Kurzarbeit bei VW
Bild: Matthias Rietschel /dpa

Erleichterter Zugang zu Kurzarbeit bis Ende Juni

Der erleichterte Zugang zu Kurzarbeit soll über den 31. März hinaus bestehen. Das hat die Bundesregierung diese Woche beschlossen. Bis Ende Juni sollen die Hürden niedriger bleiben: Wegen der Pandemie dürfen Firmen bereits Kurzarbeit anmelden, wenn mindestens 10 Prozent ihrer Belegschaft betroffen sind, etwa in der Autoindustrie. Normalerweise müssen es 30 Prozent sein. Unternehmen sollen ab 1. April weiter die Hälfte der Sozialversicherungsbeiträge erstattet bekommen, wenn sie ihre Kurzarbeiter weiterbilden; Minijobs sollen weiterhin nicht auf das Kurzarbeitergeld angerechnet werden. Die Höchstbezugsdauer soll von aktuell 24 auf 28 Monate steigen – rückwirkend zum 1. März.

Neue Fördermittel für Stromspeicher in Bayern und Sachsen

Bayern und Sachsen setzen ihre Förderprogramme für Batteriespeicher fort. In Bayern kannst Du seit 1. Februar einen Antrag stellen, wenn Du eine Photovoltaikanlage samt Speicher neu anschaffst und diese mindestens 5 Kilowatt Leistung und 5 Kilowattstunden Speicherkapazität haben. Der Zuschuss beträgt 500 Euro und erhöht sich bei größeren Anlagen.

Die Sächsische Aufbaubank nimmt ab 14. Februar wieder Anträge an. Der Speicher muss ebenfalls mit einer Solaranlage verbunden sein und mehr als 10 Kilowattstunden Speicherkapazität haben. Dann gibt es mindestens rund 2.500 Euro Förderung.

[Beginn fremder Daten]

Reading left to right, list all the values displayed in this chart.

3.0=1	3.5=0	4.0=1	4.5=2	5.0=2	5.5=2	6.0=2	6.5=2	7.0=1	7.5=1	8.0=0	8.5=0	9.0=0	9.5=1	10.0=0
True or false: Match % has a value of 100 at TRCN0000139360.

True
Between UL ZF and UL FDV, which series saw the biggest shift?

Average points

Neue Kündigungsfristen ab März werfen Schatten voraus

Viele Energielieferanten informieren ihre Kunden derzeit über Vertragsänderungen oder neue Angebote. Hintergrund ist eine Gesetzesänderung zum 1. März: Neue Verträge für Strom, Gas, Internet oder Telefon sowie kostenpflichtige Mitgliedschaften bei Fitnessclubs und Onlineportalen müssen nach Ablauf der ersten Vertragszeit jederzeit mit einer Frist von höchstens einem Monat kündbar sein.

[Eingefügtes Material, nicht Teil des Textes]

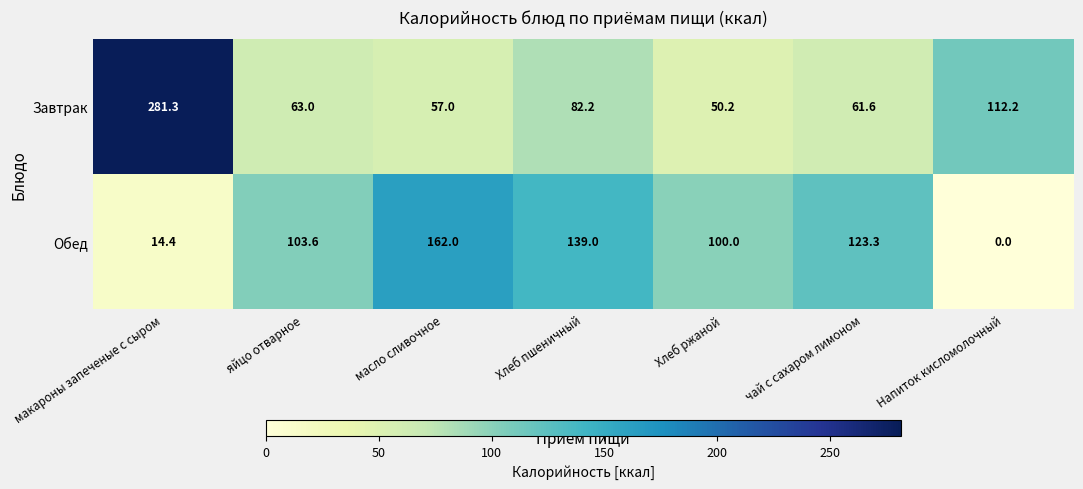

How many data points does each series have?

7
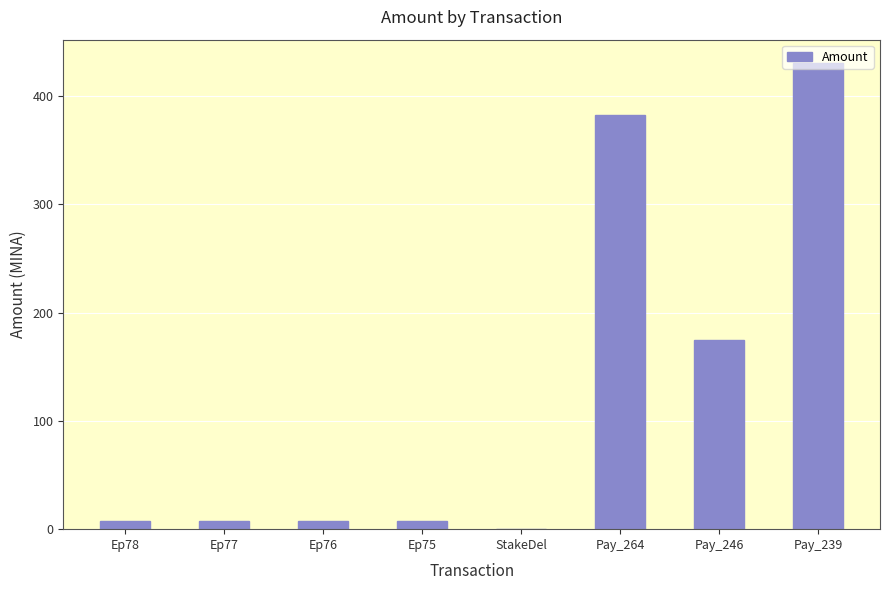

At which label is the value closest to 215?

Pay_246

Vattenfall hat Neukundenangebote entsprechend umgestellt und möchte auch Bestandskunden in die neuen Verträge locken; Maingau passt dagegen die Allgemeinen Geschäftsbedingungen (AGB) für alle Kunden an. Hast Du ein neues Angebot erhalten? Prüfe, welche Preise gelten sollen und ob es sich für Dich lohnt. Bei geänderten AGB steht Dir ein Sonderkündigungsrecht zu. Solange der Anbieter nur die neuen Regeln aufnimmt, brauchst Du nicht zu kündigen.

Musterklage gegen Stromio geplant

Wer vom plötzlichen Lieferstopp des Energieanbieters Stromio im Dezember betroffen war, fand sich mit einem Mal in der viel teureren Grund- oder Ersatzversorgung wieder (wir berichteten). Mit einer Musterfeststellungsklage will die Verbraucherzentrale Hessen nun klären lassen, ob Stromio entstandene Schäden ersetzen muss. Je nach Laufzeit sei von mehreren Hundert Euro Schadenssumme pro Vertrag auszugehen, so die Verbraucherschützer. Sie rechnen damit, dass in Kürze das Klageregister eröffnet wird, in das Du Dich kostenlos eintragen kannst. Wir halten Dich auf dem Laufenden.

Banken weg, Dokumente noch da

2021 sind zwei populäre Tagesgeld-Banken vom deutschen Markt verschwunden: Moneyou und Rabodirect. Finanztip-Leser Rüdiger wollte nun seine letzte Steuerbescheinigung abspeichern, allerdings wurde die Website moneyou.de mittlerweile stillgelegt. Wir fragten nach: Fündig werden Kunden bei der niederländischen Mutter ABN Amro, wo es weiterhin Auszüge und Bescheinigungen für Moneyou gibt. Rabodirect hat ebenfalls das Onlinebanking geschlossen, ist aber für solche Fragen per Kontaktformular erreichbar.